Va-Q-tec, a super-cold tank company, expands to meet COVID-19 vaccination needs

Written by Ilona Wissenbach

FRANKFURT (Reuters) – A va-Q-tec cold storage specialist is significantly expanding its fleet of 2,500 rentable containers to meet the growing demand for COVID-19 vaccines, which must be kept at -70 ° C. ), said the CEO.

The German company is in talks with all major pharmaceutical manufacturers of COVID-19 vaccines, CEO Joachim Kuhn told Reuters in an interview.

Kuhn said the company will “significantly expand” its fleet of leased containers next year. He did not specify how many extra containers were planned, although he said it would not be enough to double the fleet.

Va-Q-tec is one of a handful of high-end packaging suppliers in high demand as pharmaceuticals and logistics companies prepare to deliver such shots worldwide. Its shares rose 230% this year, with the company valued at about $ 690 million.

The company’s turnover has grown by 30% per year over the past 10 years. “We expect this growth to continue in a similar form,” the CEO said, adding that the global distribution of vaccines could take several years.

“We are carefully increasing the number.

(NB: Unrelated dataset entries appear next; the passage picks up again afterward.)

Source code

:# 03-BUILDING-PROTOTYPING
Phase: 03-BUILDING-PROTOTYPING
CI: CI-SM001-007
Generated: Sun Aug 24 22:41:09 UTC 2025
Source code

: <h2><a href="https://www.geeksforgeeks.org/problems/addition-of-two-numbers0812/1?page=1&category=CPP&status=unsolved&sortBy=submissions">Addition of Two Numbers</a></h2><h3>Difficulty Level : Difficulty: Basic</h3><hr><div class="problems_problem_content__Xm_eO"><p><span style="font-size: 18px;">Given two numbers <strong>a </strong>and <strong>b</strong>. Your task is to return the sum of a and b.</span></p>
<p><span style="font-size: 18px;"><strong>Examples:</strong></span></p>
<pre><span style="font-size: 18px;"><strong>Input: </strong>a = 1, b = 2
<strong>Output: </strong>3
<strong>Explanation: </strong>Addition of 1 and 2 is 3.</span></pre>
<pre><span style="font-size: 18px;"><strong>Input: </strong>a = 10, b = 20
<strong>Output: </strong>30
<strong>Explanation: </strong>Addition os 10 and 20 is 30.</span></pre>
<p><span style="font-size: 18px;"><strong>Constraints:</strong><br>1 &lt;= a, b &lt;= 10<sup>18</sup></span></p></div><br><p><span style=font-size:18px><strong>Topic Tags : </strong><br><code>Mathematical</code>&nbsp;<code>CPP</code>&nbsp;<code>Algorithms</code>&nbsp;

If the market is growing by more than 10% a year, we are not afraid of sitting on empty containers after the crown.”

The Würzburg-based company completed a bond issue of 25 million Swiss francs ($ 27.4 million) on Monday to help fund expansion plans.

It manufactures “passive” tanks that use dry ice to keep their contents at ultra-cold temperatures for up to five to six days, as opposed to “active” tanks that also use electric motors for cooling.

A vaccine candidate using mRNA technology developed by Pfizer and BioNTech should be kept at -70 degrees Celsius, colder than the offerings of Moderna Inc and AstraZeneca PLC.

According to Kuhn, va-Q-tec had contracts with the world’s 20 largest airlines and major carriers. According to him, intercontinental transport by freight flights is not expected to be a bigger problem than the last mile of road distribution, given the experience with air transport of super-cold goods.

“Meeting the demand for dry ice is not a big problem in our latitude with proper regional production,” Kuhn said. “It is a challenge in countries that do not have this infrastructure in Africa, Latin America or Russia.”